Saturday, October 6, 2012


Is there a connection between right worship and right living? Of course, whether one worships in a more traditional Catholic way or in a more contemporary Catholic way, we are all sinners. But I wonder if there is any empirical data to indicate that traditional Catholics know their faith better and have a better formed conscience compared to their contemporary counterparts.

The limited data that I've seen in our own traditional Mass is that there are many families who attend who have five, six and seven children. This tells me they are pro-life and see children as a gift as well as a sacrifice. They are open to having large families even if this means their lifestyle is not as materialistic as it might have been if they had fewer children.

It also seems to me that traditional Catholics make use of the Sacrament of Penance more frequently and take it most seriously.

I guess one could ask the question or pose the dilemma in a different way. Does contemporary Catholicism form superficial Catholics who merely seek to fulfill their desire for feel good Christianity and worship. And does traditional Catholicism form Catholics who are deeper in intent and take things more seriously? Just wondering.


Anonymous said...

Wow...this is loaded with dynamite question you've posed!

Considering how we act affects how we think (Lex Orandi, Lex Crendendi)one would imagine that the obvious answer would be.

Yet, can people have serious interior movements within the environment of a modern style V2 Mass and parish life?

Well, in my opinion, the evidence is all around us...RARELY does that happen.
Not never, but rarely.

It's difficult for the average joe and for children to hear God calling them amid the noise of actions that pacify the urge to 'feel good'.

I mention children on purpose. How we teach them and the worship environment they experience forms theri consciences and either assists or suppresses their natural ability to hear God's call.


Andy Milam said...

"But I wonder if there is any empirical data to indicate that traditional Catholics know their faith better and have a better formed conscience compared to their contemporary counterparts."

As a catechist, I've worked in both settings. I was in a liberal parish for several years and as I have noted, I've lived in a very conservative parish. I can tell you from experience that the more traditional parish promotes thinking whereas the more liberal parish promotes feeling.

Obviously, there is some feeling which goes on in a traditional parish and there is thinking that goes on in a liberal parish, but by and large, the think v. feel mentality is very obvious.

Liberal parishes encourage people to believe based upon their personal feelings. This causes a huge problem, because the subjective reigns supreme and there is very little objective teaching which goes on. Everything is experiential and personal. The Church simply doesn't base it's operation that way and what results is a distorted and subjective form of worship and theology based upon the faulty subject.

To contrast, traditional parishes promote thinking based upon objective truths. This creates an enviornment whereby the people are not basing things off of their experience and feelings, but rather on teachings which have existed for thousands of years.
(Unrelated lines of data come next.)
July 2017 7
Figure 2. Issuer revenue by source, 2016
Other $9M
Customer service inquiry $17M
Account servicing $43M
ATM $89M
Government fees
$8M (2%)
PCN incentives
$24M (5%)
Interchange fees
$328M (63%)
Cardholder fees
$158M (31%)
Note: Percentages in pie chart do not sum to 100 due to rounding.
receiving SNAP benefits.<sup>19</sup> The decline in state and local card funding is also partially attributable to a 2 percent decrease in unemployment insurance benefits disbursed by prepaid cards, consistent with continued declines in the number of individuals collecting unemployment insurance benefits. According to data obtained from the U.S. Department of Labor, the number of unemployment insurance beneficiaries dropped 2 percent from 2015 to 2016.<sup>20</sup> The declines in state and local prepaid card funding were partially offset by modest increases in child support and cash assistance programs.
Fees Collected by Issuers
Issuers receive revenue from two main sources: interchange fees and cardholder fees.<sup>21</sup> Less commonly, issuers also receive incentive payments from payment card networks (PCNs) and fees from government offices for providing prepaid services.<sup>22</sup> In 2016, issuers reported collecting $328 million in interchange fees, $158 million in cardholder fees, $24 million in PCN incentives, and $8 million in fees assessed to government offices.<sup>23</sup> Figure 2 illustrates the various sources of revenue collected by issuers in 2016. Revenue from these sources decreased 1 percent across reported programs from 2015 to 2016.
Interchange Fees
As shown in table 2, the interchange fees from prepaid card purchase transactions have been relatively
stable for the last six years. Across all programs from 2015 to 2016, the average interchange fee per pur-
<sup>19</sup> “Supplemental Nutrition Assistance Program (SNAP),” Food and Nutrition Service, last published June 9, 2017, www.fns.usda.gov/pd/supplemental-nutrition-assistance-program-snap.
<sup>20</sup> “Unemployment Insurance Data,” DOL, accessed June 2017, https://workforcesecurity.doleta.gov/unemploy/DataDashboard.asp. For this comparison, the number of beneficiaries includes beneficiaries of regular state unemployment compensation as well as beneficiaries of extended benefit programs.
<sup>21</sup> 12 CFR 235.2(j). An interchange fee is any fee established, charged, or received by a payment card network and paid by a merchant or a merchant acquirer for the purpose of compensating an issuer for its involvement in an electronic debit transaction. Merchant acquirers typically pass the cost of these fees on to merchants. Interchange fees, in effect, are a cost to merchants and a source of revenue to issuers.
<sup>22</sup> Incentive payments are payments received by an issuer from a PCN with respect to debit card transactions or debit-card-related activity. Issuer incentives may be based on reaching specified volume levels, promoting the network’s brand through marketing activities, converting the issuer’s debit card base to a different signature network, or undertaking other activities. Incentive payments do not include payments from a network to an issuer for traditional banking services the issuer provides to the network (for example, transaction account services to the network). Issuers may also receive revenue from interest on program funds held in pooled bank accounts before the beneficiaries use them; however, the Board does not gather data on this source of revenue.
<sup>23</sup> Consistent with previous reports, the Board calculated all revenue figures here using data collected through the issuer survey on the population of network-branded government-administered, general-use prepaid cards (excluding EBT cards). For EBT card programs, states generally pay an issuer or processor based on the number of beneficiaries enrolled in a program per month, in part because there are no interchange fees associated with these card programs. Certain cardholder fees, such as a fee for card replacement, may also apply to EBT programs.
They can make those teachings personal, to be sure, but the teachings are not based upon their faulty views. They are based upon objective truth.

When one learns and applies traditional Catholic thought, the growth is immeasurable. When one bases their Catholicism on the personal and feelings, he is limited by his own experience. Of course there are exceptions, but this model holds by and large to be true.

If we are to be authentic in our Catholicism we must not rely on our personal experience to guide our views, because that gives us a limited worldview, but rather we should rely on the objective truth which cannot be limited by personal experience.

So, to answer the question directly, yes...contemporary Catholicism (as you have applied the terms) forms superficial Catholics, because they are limited by their own subjective experiences. Traditional Catholicism does form a deeper Catholic because he is not limited by his own experience, but rather he is freed by the objective truth to know and understand that which is beyond and outside himself.

My .02

Carol H. said...

God speaks to us with a still, small voice. We can hear and respond to that voice in traditional Masses. In modern V2 masses what do we hear? Guitars, tambourines, and ourselves.

rcg said...

The short answer I think is 'no'. Traditional Catholics in this day and time are people who have taken the time to delve deeply into their faith and explore the root documents and teachings, rather than the interpreted versions in most NO parishes. They have found their Faith and and desire to seriously adhere to it. This manifests itself in 'tradition;' appearances. Yet in the early days of the 20th Century when very traditional Missals were in use and Tradition was the norm, the very seeds of rebellion were growing in the hearts of the people and their clergy that burst open after Vatican II like so many dandelions.

If there is a concept from Vatican II I completely agree with it is that you can not tell the faithful and good worship by its appearance. It seems that SSPX is evidence of that. But as is often the case, tolerance and understanding is abused by the one tolerated and understood so that real reverence is replaced with self glorification. The Irish priest in one of the previous blogs experienced that and like so many in that era and went in exactly the wrong direction in response.

So it is probably a mistake to judge, as Samuel was warned, by appearance, yet the appearance will manifest itself when the Spirit is present.